What is Forex? – genxfxtrader
The Forex market or foreign exchange, is a world market for foreign exchange. It is decentralized and counter: when a tourist in Tokyo buys dollars with yen, he makes a transaction on the FOREX market similar to what a multinational when converting million Euros in British Pounds.
Thus, this market is the largest in the world , with a trade volume that results in a highly liquid; also it is open 24 hours a day, except weekends.
Many market participants are simply limited to exchange a foreign currency for their own use, as companies that need to pay wages in those countries where they sell their products. But much of the market as currency traders are retail, speculating on the movements of the different exchange rates – similarly to those negotiating with changes in stock prices.

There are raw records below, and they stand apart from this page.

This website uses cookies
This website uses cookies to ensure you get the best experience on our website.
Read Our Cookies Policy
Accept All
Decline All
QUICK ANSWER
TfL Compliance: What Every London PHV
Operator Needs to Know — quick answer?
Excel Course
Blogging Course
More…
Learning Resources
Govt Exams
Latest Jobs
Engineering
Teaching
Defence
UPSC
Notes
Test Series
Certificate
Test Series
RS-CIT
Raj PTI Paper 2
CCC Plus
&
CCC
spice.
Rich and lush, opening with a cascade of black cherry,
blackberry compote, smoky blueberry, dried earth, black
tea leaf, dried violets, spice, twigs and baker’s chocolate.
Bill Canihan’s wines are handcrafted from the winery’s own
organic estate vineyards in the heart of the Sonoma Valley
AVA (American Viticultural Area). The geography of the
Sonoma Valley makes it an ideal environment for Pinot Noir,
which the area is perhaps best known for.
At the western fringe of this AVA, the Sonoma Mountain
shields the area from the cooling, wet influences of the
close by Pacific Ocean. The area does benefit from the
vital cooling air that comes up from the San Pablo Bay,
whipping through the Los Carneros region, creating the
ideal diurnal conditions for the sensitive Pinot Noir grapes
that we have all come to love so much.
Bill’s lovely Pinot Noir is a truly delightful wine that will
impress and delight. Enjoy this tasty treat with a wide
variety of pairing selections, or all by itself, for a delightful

Fluctuations are caused by global macroeconomic conditions and events, and expectations of operators against these, as well as real money flows. The market is attractive for private investors since its volatility offers opportunities to generate profit (loss also, of course) , while there are standard tools to manage risk exposure. Another attraction is that forex brokers Forex allow investors to profit from their operations with low margin requirements.
In the Forex market, the currencies are traded each other in a “peer” , which are the contributions of the relative value of a unit of currency, the “base” against another currency, the “counterparty”. These are generally referred to by the link international 3 – letter codes that define each of the coins, the base is placed at the beginning, for example, EUR / USD indicates the ratio of the dollar euro US ..

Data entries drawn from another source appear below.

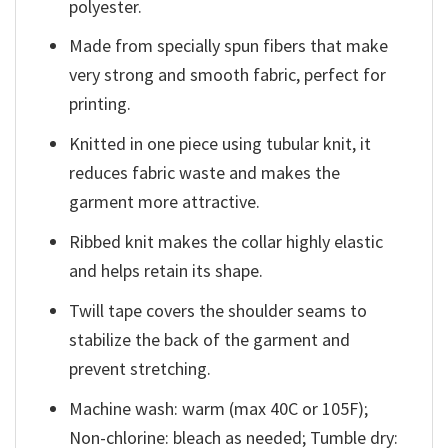
polyester.
Made from specially spun fibers that make
very strong and smooth fabric, perfect for
printing.
Knitted in one piece using tubular knit, it
reduces fabric waste and makes the
garment more attractive.
Ribbed knit makes the collar highly elastic
and helps retain its shape.
Twill tape covers the shoulder seams to
stabilize the back of the garment and
prevent stretching.
Machine wash: warm (max 40C or 105F);
Non-chlorine: bleach as needed; Tumble dry: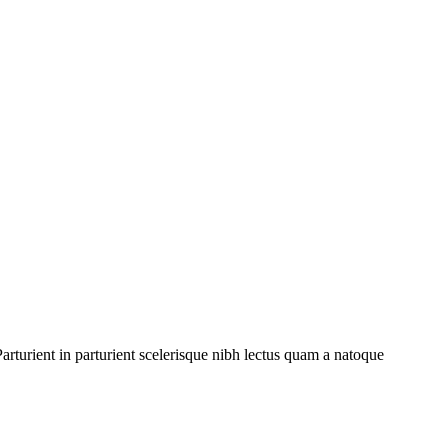
rturient in parturient scelerisque nibh lectus quam a natoque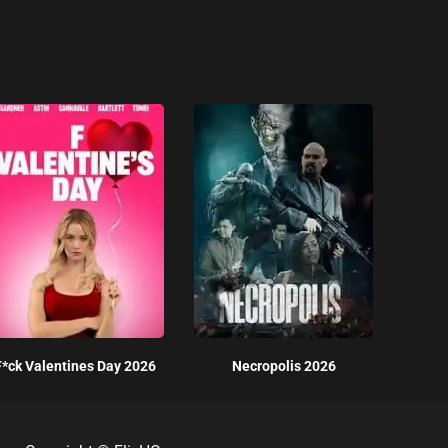
F*ck Valentines Day 2026
Necropolis 2026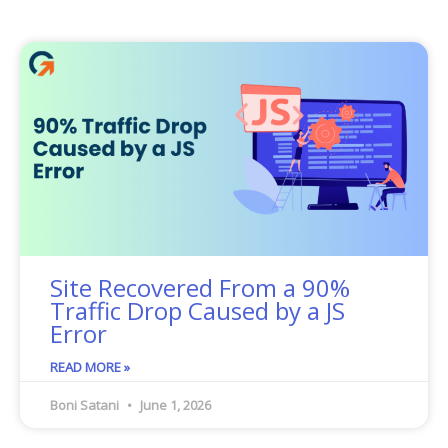
Site Recovered From a 90%
Traffic Drop Caused by a JS
Error
READ MORE »
Boni Satani
June 1, 2026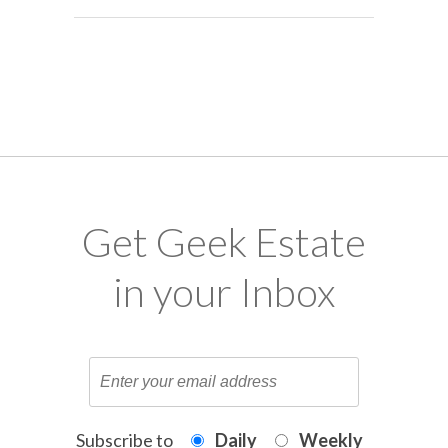
Get Geek Estate
in your Inbox
Subscribe to
Daily
Weekly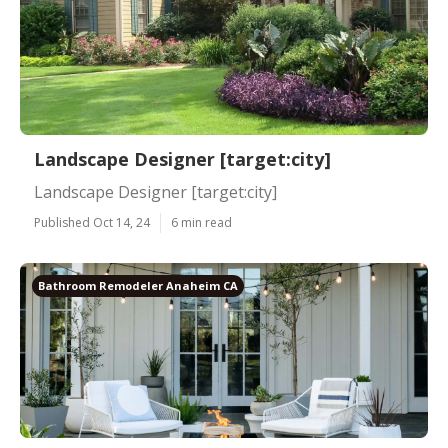
Landscape Designer [target:city]
Landscape Designer [target:city]
Published Oct 14, 24
6 min read
Bathroom Remodeler Anaheim CA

As in any market, Forex is a difference between the purchase price and the selling price , known as the bid / offer range. This is expressed in terms of pips, the smallest price change a given exchange rate may experience – usually is one hundredth of a percent. In major currency exchanges, the difference between the price at which a buyer will buy ( “bid”) from a client and the price at which another sell ( “offer” or “demand”) is often between one and three pips.

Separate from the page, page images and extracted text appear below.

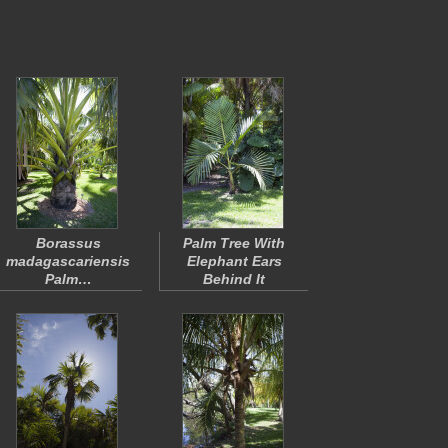
Borassus
Palm Tree With
madagascariensis
Elephant Ears
Palm…
Behind It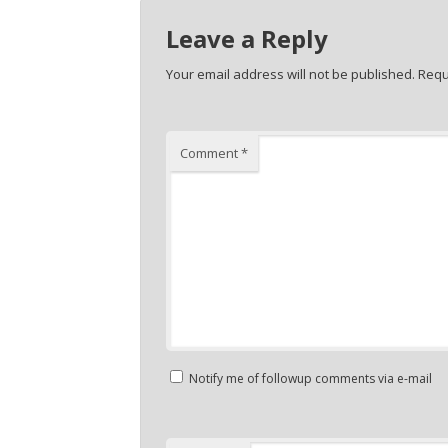
Leave a Reply
Your email address will not be published.
Requ
Comment
*
Notify me of followup comments via e-mail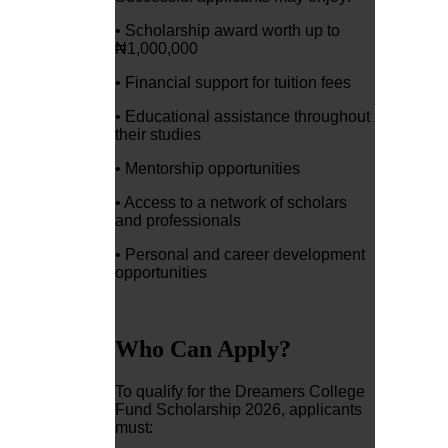
• Scholarship award worth up to
₦1,000,000
• Financial support for tuition fees
• Educational assistance throughout
their studies
• Mentorship opportunities
• Access to a network of scholars
and professionals
• Personal and career development
opportunities
Who Can Apply?
To qualify for the Dreamers College
Fund Scholarship 2026, applicants
must: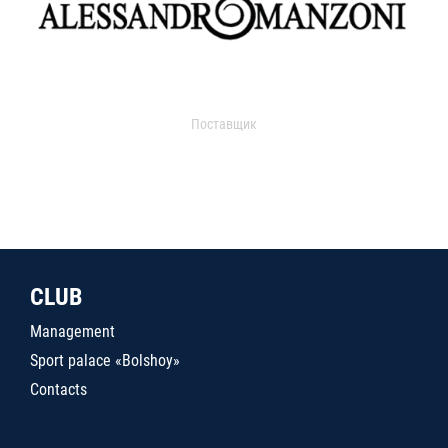
Поставщик
CLUB
Management
Sport palace «Bolshoy»
Contacts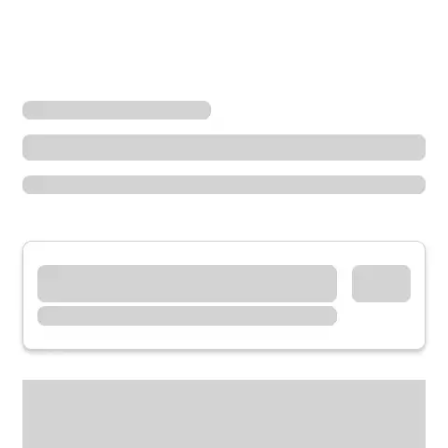
Locations
Ohio
Tipp City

The market is divided into levels of access : at the top is the interbank market, which is formed by the major commercial banks and stockbrokers; these groups often receive very narrow margins. Smaller banks and large multinational corporations are next, followed by foundations and investment management companies. Retailers, which are the next, participate indirectly through brokers or banks, and constitute a growing segment of the market because of the relative ease with which the Internet allows them to trade.